● **Exercise directions**: Find each line in the records below that contains the string "Системы", and copy every such line in full. Treat the match as case-sensitive.
══ Available data
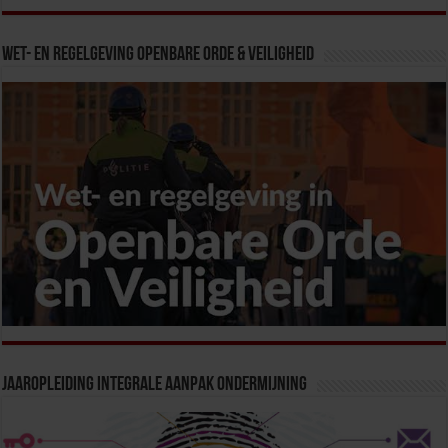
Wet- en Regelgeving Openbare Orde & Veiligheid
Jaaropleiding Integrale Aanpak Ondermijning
════
══ Available data
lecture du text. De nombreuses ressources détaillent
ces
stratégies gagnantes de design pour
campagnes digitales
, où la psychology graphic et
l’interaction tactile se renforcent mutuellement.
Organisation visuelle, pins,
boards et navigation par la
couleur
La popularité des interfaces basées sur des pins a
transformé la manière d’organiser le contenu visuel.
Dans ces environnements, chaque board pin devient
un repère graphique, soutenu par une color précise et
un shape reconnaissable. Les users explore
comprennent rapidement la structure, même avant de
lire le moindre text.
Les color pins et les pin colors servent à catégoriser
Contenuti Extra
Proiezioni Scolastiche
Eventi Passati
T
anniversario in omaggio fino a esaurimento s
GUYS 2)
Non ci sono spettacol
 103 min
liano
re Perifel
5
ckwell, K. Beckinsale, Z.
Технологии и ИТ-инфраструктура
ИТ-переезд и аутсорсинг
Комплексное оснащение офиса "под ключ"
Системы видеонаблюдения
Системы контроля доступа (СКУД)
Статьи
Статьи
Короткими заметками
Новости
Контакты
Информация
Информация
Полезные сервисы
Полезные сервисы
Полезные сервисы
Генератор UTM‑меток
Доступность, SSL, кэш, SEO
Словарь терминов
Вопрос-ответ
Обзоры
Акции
════
● **Exercise solution**:
Системы видеонаблюдения
Системы контроля доступа (СКУД)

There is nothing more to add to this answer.